Y a partir de ese momento, comenzó un camino en la cocina. “Ya cuando trabajaba en Inmuebles muchos me pedían que cocine. Todos me recuerdan por una comida, por una ensalada, por un bocado, por un no sé qué”. La Chiqui hacía unas berenjenas en escabeche que eran riquísimas y todo el mundo le pedía que le lleve, que le lleve, que le lleve. Un día se compró un aparato para sellar en vacío, unos frascos y se puso a vender. Con Daniel, su marido, hacían unas etiquetas “muy presumidas” y vendía  muchísimo.

Luego, llegó un momento en el que tenía que hacer unos papeleríos de Bromatología y necesitaba un espacio físico que no poseía. Por aquellos años esa era una inversión imposible de hacer. Y se echó atrás. Pero hasta el día de hoy hay gente que le dice “aunque sea un frasquito, de vez en cuando, haceme”.

Más adelante, en San Lorenzo, comenzó a gestarse la idea de hacer un Mercado Artesanal. Esdras Luis Gianella, Jorge Marino, Patricia Bisquets y, por supuesto, la Chiqui, se reunían con regularidad a pensar cómo sería este mercado. “Y lo hicimos. Pero estaba en un muy lugar y no era muy visitado por la gente que paseaba por San Lorenzo. Es que esa zona -donde actualmente funciona la Biblioteca Tata Sarapura- aún no estaba muy habitada y nos cansábamos de ver cómo pasaban un montón de colectivos con turistas a la Quebrada, pero ahí no los hacías parar ni loco”, recuerda la artesana.

En el Mercado vendía sus berenjenas en escabeche. “Un buen día me dieron ganas de aprender a tejer y me costó mucho encontrar quién me enseñe, no era como ahora que hay lugares en los que vos podés ir a aprender. No ha sido fácil para mí”, dice para comenzar a contar cómo fue que el tejido comenzó a ser una de las partes que más disfruta de su vida.

────

Consigna -
Prosigue el fragmento sobre la Chiqui y su aprendizaje del tejido a partir de su última oración.

Entradas de datos guardadas -

────

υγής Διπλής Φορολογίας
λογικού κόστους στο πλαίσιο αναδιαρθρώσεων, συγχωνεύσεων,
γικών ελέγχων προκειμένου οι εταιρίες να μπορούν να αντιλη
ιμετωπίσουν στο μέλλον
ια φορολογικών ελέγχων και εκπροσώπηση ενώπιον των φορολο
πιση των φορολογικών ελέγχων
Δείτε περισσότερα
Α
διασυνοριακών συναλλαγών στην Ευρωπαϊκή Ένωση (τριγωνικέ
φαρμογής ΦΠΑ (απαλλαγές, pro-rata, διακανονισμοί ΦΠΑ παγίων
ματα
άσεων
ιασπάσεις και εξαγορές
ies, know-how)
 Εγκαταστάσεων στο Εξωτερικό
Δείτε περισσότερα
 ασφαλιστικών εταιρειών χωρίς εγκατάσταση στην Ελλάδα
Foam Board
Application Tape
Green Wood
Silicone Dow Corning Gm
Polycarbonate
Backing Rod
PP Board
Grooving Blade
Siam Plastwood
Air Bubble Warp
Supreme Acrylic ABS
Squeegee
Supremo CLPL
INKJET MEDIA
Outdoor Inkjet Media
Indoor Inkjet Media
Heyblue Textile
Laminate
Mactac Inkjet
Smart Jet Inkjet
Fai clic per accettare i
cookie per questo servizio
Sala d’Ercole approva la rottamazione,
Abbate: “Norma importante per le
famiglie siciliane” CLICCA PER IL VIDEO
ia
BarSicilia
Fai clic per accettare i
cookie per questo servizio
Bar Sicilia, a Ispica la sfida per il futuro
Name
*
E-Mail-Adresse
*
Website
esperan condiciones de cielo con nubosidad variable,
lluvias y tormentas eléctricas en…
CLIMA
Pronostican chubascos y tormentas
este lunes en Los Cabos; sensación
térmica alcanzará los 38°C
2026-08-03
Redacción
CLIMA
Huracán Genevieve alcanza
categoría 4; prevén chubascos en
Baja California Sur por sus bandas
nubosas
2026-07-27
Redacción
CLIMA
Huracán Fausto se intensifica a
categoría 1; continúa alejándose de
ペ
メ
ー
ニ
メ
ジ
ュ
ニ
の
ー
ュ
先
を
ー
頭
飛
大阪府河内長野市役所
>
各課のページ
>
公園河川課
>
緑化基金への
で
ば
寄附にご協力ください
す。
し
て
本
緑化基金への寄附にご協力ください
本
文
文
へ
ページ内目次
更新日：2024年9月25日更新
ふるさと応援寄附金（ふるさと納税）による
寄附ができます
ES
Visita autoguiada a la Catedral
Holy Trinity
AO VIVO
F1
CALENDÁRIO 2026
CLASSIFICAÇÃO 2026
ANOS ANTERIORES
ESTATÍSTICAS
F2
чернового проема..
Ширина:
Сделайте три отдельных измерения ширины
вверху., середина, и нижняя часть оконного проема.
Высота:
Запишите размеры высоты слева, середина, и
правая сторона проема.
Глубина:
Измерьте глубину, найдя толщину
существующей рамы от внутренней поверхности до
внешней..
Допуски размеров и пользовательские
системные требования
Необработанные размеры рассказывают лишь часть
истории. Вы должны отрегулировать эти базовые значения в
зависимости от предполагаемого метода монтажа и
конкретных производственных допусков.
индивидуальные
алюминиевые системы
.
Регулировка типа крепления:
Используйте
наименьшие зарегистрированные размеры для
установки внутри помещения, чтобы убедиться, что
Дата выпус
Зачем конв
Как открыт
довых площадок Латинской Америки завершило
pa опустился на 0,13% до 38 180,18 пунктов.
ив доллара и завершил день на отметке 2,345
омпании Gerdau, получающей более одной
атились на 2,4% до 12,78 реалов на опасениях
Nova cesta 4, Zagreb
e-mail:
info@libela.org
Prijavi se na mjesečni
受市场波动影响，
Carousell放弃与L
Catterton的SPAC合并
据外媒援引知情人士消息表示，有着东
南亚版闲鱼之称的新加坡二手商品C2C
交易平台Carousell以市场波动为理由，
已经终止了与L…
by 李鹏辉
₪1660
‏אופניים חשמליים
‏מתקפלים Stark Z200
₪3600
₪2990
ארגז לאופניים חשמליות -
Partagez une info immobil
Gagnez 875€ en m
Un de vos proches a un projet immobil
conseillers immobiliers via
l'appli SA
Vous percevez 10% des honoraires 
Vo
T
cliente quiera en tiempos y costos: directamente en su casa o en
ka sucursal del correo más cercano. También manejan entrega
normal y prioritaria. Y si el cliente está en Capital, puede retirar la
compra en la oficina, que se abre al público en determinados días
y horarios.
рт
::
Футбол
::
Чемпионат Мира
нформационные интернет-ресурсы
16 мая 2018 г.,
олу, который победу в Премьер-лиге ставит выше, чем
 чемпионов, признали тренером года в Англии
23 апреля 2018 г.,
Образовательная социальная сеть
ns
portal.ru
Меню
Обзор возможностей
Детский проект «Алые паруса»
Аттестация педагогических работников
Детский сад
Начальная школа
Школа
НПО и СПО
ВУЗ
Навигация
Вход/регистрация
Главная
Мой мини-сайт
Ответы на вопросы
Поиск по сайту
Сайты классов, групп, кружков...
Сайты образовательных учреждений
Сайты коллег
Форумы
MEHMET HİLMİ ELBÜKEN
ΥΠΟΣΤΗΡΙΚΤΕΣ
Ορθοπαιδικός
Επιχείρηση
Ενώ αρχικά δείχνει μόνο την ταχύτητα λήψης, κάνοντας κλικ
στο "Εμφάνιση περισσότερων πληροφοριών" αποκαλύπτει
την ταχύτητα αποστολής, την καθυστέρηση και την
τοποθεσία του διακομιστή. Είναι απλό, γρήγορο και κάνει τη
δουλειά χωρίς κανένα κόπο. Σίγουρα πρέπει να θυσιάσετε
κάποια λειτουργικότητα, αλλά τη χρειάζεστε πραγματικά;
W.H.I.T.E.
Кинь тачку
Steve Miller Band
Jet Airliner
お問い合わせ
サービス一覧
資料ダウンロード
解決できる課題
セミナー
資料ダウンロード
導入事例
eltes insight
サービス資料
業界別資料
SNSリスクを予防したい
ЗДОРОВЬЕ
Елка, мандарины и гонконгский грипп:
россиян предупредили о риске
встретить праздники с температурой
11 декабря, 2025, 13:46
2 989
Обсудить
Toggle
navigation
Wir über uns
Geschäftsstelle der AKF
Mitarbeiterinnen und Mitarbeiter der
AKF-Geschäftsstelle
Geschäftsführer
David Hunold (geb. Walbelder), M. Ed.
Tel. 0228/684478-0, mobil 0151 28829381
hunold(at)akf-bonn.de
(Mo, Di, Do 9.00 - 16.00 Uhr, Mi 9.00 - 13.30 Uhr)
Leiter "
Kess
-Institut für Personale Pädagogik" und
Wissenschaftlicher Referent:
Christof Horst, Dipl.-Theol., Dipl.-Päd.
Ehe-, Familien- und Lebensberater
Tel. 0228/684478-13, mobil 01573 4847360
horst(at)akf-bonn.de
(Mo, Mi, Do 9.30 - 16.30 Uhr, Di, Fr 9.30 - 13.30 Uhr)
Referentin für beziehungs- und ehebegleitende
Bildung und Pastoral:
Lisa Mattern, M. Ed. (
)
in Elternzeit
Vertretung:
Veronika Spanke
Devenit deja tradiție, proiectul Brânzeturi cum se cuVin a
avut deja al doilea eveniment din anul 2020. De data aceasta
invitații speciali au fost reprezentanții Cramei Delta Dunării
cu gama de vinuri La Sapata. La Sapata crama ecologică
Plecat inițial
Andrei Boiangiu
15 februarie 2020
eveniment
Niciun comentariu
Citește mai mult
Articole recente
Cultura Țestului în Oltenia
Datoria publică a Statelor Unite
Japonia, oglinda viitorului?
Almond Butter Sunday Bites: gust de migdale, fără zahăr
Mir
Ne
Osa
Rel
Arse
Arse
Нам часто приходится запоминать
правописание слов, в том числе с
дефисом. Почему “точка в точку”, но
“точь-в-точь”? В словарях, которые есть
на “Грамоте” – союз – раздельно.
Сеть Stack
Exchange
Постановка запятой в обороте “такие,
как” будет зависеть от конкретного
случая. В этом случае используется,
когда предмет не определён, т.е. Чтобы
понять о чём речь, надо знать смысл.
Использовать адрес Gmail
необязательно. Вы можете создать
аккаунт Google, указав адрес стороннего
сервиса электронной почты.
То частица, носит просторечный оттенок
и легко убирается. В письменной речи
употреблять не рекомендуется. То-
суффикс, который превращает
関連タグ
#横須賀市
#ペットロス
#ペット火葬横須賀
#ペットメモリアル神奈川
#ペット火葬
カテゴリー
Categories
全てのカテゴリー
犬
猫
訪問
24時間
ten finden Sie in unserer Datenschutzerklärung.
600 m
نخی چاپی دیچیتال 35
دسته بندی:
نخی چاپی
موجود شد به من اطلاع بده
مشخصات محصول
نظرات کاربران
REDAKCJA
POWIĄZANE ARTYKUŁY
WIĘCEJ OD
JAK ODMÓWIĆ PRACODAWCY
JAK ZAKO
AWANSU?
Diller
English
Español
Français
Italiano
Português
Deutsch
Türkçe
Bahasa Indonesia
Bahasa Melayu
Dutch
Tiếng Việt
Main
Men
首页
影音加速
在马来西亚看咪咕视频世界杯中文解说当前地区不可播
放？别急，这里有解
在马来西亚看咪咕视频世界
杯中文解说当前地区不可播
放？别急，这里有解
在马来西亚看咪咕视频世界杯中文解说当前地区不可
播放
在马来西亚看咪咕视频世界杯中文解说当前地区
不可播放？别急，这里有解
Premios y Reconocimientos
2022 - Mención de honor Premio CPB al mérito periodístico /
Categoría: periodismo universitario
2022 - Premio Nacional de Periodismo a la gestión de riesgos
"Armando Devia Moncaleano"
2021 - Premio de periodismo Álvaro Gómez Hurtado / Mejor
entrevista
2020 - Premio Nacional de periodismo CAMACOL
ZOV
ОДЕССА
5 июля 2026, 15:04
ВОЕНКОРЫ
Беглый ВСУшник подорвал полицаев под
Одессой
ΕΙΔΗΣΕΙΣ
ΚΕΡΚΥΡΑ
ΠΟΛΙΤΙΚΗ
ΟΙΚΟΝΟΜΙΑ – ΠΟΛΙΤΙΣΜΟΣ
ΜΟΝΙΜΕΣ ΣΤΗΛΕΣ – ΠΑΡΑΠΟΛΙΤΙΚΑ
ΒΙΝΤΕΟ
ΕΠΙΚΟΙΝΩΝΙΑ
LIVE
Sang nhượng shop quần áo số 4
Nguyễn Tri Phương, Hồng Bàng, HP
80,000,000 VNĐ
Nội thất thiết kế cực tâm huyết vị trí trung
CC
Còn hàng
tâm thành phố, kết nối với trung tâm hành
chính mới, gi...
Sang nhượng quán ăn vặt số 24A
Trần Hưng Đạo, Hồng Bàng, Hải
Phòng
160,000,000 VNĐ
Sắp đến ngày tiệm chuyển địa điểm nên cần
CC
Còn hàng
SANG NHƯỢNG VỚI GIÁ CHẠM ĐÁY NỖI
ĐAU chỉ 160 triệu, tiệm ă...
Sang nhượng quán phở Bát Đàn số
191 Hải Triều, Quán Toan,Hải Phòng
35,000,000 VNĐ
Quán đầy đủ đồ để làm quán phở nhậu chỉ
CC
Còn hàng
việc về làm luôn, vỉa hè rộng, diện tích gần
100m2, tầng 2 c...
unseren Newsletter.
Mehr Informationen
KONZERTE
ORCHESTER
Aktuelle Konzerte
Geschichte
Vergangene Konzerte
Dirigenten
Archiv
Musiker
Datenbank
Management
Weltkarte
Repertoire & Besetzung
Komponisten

────

Respuesta -
Finalmente, fue un artesano que ahora es muy conocido, muy famoso, Jesús Casimiro, quien le enseñó este arte. “Él hace unos trabajos maravillosos, increíbles, en tapices. Venía los sábados y me enseñó todo: desde cómo armarlo al telar, cómo hacer la urdimbre, como preparar las lanas… Más adelante comenzamos a organizar talleres para la gente de acá y quedamos bastante ligados”.

La Chiqui dice que nunca se ha planteado qué es lo que le gustaría tejer. “Yo sabía que lo que quería era tejer y nada más. Tejía a dos agujas y me encantaba. Tuve mi época de absoluta pasión con el tejido y pensaba en él todo el tiempo. Hacía cosas en mi cabeza”, expresa.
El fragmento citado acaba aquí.